Jumat, 10 Juli 2009

CATATAN PILPRES 2009: BERPIHAK KEMANA MEDIA KITA?

Di sebuah kafe dimana kami biasa nongkrong , ngopi sambil menikmati fasilitas hotspot di kafe tersebut, membicarakan apa saja yang berkelebat di pikiran kami, seorang teman yang lagi online tiba-tiba saja mendengus keras sambil menghempaskan punggungnya ke kursi. Terlihat ekpsreasi ketidaknyamanan di wajahnya. Ia gusar setengah mati.

“Ada apa?” tanya seorang teman sambil melihat tampilan di laptop teman tadi. Menampilkan situs sebuah media yang katanya “terpercaya’ di tanah air. Sekilas tak ada yang salah dari semua berita yang ditampilkan di situs itu. Setidaknya begitu pikiran kami.

Tapi ternyata tidak bagi si teman ini.

“Dimana-mana berita kemenangan Pilpres,” katanya gusar.

“Apa yang salah dari pemberitaan itu?” tanyaku masih kebingungan. Tak ada yang kontraversi dari semua pemberitaan itu. Apa yang salah?

Menurutnya, pemberitaan seputar Pilpres, dimana disebutkan kemenangan di sejumlah TPS salah satu capres pemenang menurut versi Quick Count adalah salah. Setidaknya ada yang mencurigakan dari pemberitaan itu.

“Lihat saja,” katanya setengah berteriak, “Media lebih banyak menyebutkan kemenangan SBY di TPS-TPS tertentu, sementara untuk kedua kandidat lainnya jarang bahkan tak sedikit pun disebutkan. Apa kalian tidak melihat ada yang kurang beres dari semua pemberitaan itu?”

Hampir bersamaan kami menggeleng. Masih kurang yakin dengan cara beripikir teman yang sok jago menganalisis ini.
Menurutnya lagi, berbagai pemberitaan itu adalah sebuah upaya legitimasi secara tidak langsung atas kemenangan capres pemenang. Meskipun kemenangan itu sebenarnya belum legitimated. Secara tidak langsung para media ini telah menggiring opini kita bahwa capres pemenang itu memang layak jadi pemenang, tanpa harus menunggu keputusan KPU terlebih dahulu. Bukankah ini sebuah upaya sistematis yang patut dicurigai.

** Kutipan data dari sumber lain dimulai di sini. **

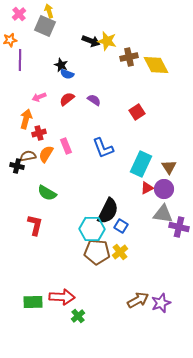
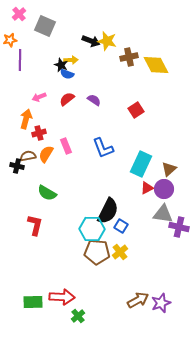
yellow arrow: moved 22 px right, 49 px down; rotated 104 degrees clockwise
red square: moved 1 px left, 2 px up
brown triangle: moved 2 px down; rotated 21 degrees clockwise
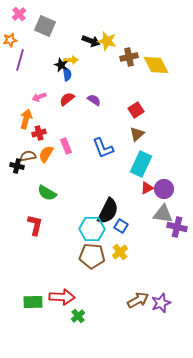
purple line: rotated 15 degrees clockwise
blue semicircle: rotated 120 degrees counterclockwise
brown triangle: moved 32 px left, 35 px up
purple cross: moved 2 px left
brown pentagon: moved 5 px left, 4 px down
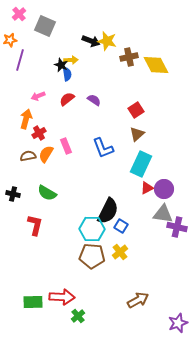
pink arrow: moved 1 px left, 1 px up
red cross: rotated 16 degrees counterclockwise
black cross: moved 4 px left, 28 px down
purple star: moved 17 px right, 20 px down
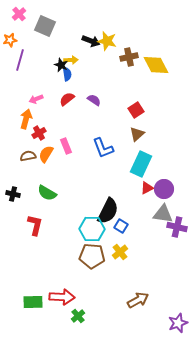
pink arrow: moved 2 px left, 3 px down
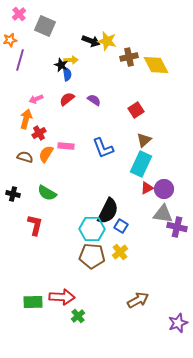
brown triangle: moved 7 px right, 6 px down
pink rectangle: rotated 63 degrees counterclockwise
brown semicircle: moved 3 px left, 1 px down; rotated 28 degrees clockwise
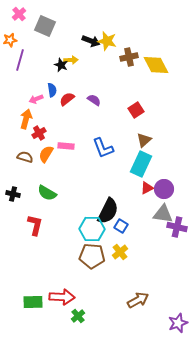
blue semicircle: moved 15 px left, 16 px down
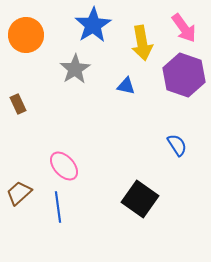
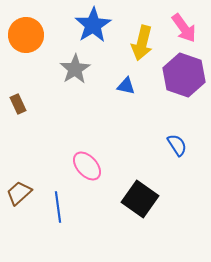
yellow arrow: rotated 24 degrees clockwise
pink ellipse: moved 23 px right
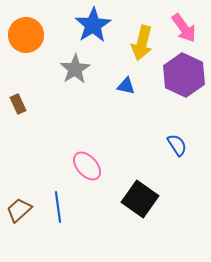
purple hexagon: rotated 6 degrees clockwise
brown trapezoid: moved 17 px down
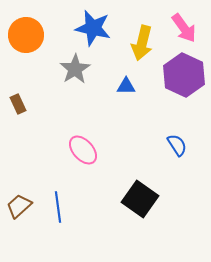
blue star: moved 3 px down; rotated 27 degrees counterclockwise
blue triangle: rotated 12 degrees counterclockwise
pink ellipse: moved 4 px left, 16 px up
brown trapezoid: moved 4 px up
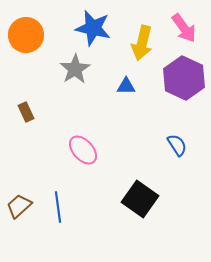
purple hexagon: moved 3 px down
brown rectangle: moved 8 px right, 8 px down
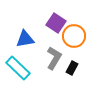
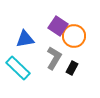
purple square: moved 2 px right, 3 px down
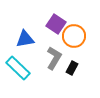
purple square: moved 2 px left, 2 px up
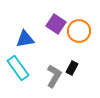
orange circle: moved 5 px right, 5 px up
gray L-shape: moved 18 px down
cyan rectangle: rotated 10 degrees clockwise
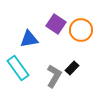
orange circle: moved 2 px right, 1 px up
blue triangle: moved 4 px right
black rectangle: rotated 16 degrees clockwise
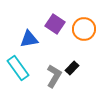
purple square: moved 1 px left
orange circle: moved 3 px right, 1 px up
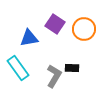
blue triangle: moved 1 px up
black rectangle: rotated 48 degrees clockwise
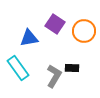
orange circle: moved 2 px down
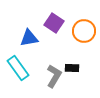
purple square: moved 1 px left, 1 px up
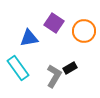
black rectangle: moved 2 px left; rotated 32 degrees counterclockwise
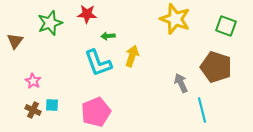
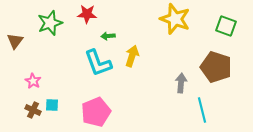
gray arrow: rotated 30 degrees clockwise
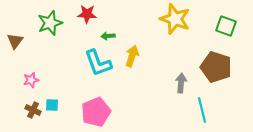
pink star: moved 2 px left, 1 px up; rotated 28 degrees clockwise
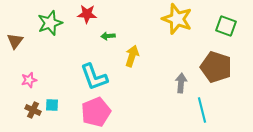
yellow star: moved 2 px right
cyan L-shape: moved 4 px left, 14 px down
pink star: moved 2 px left
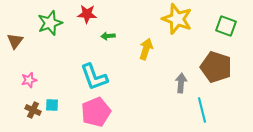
yellow arrow: moved 14 px right, 7 px up
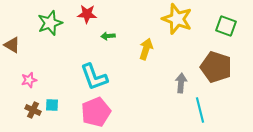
brown triangle: moved 3 px left, 4 px down; rotated 36 degrees counterclockwise
cyan line: moved 2 px left
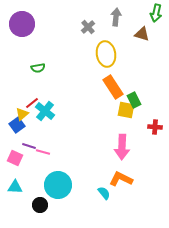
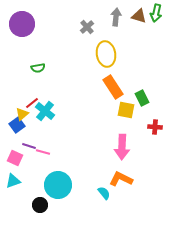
gray cross: moved 1 px left
brown triangle: moved 3 px left, 18 px up
green rectangle: moved 8 px right, 2 px up
cyan triangle: moved 2 px left, 6 px up; rotated 21 degrees counterclockwise
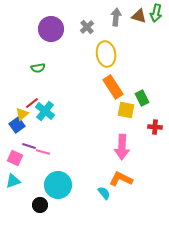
purple circle: moved 29 px right, 5 px down
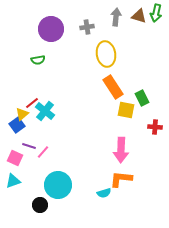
gray cross: rotated 32 degrees clockwise
green semicircle: moved 8 px up
pink arrow: moved 1 px left, 3 px down
pink line: rotated 64 degrees counterclockwise
orange L-shape: rotated 20 degrees counterclockwise
cyan semicircle: rotated 112 degrees clockwise
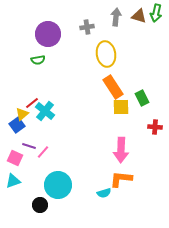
purple circle: moved 3 px left, 5 px down
yellow square: moved 5 px left, 3 px up; rotated 12 degrees counterclockwise
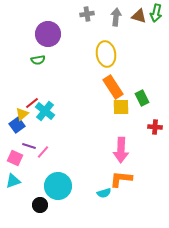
gray cross: moved 13 px up
cyan circle: moved 1 px down
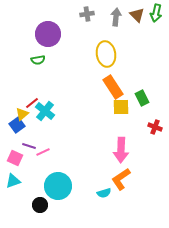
brown triangle: moved 2 px left, 1 px up; rotated 28 degrees clockwise
red cross: rotated 16 degrees clockwise
pink line: rotated 24 degrees clockwise
orange L-shape: rotated 40 degrees counterclockwise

Kami masih belum yakin dengan argument teman tadi. Lalu ia menjelaskan berbagai teori media, termasuk tentang pendekatan analisis wacana dan framing dalam menilai sepak terjang media. Tak lupa ia menceritakan bagaimana media TV menyiarkan hasil Quick Count meski waktu perhitungan belum lagi dimulai jika melihat dari jadwal yang ada, dan bagaimana ketidaketisan dari pemberitaan itu. Dan tak lupa ia memaparkan penjelasan seorang menteri tentang kemenangan SBY di atas 60%, meski Quick Count sendiri belum dirilis hasilnya.

Di akhir kotbahnya, ia tiba-tiba bertanya dengan setengah menohok: “Menurut kalian berpihak kemana sebenarnya media kita ini?”

Tak ada yang bersuara. Setengah dari kami masih sibuk mencerna teman tadi, setengah lagi masih bengong berusaha memahami apa yang sebenarnya tengah didiskusikan.

Saya menggeleng. Tidak tahu. Bingung. Tapi kemudian saya berusaha tersenyum. Sejumlah teman yang tampaknya sudah sedikit paham juga tersenyum serupa. Tak ada yang berusaha mengajukan argument. Mungkin bingung bagaimana memulainya.

Lalu, teman itu dengan sedikit sinis dan juga miris berkata: “Apa kalian memikirkan seperti apa yang saya pikirkan?”

Kami masih tersenyum-senyum, setengah mengiyakan, setengah bingung, setengah menduga-duga.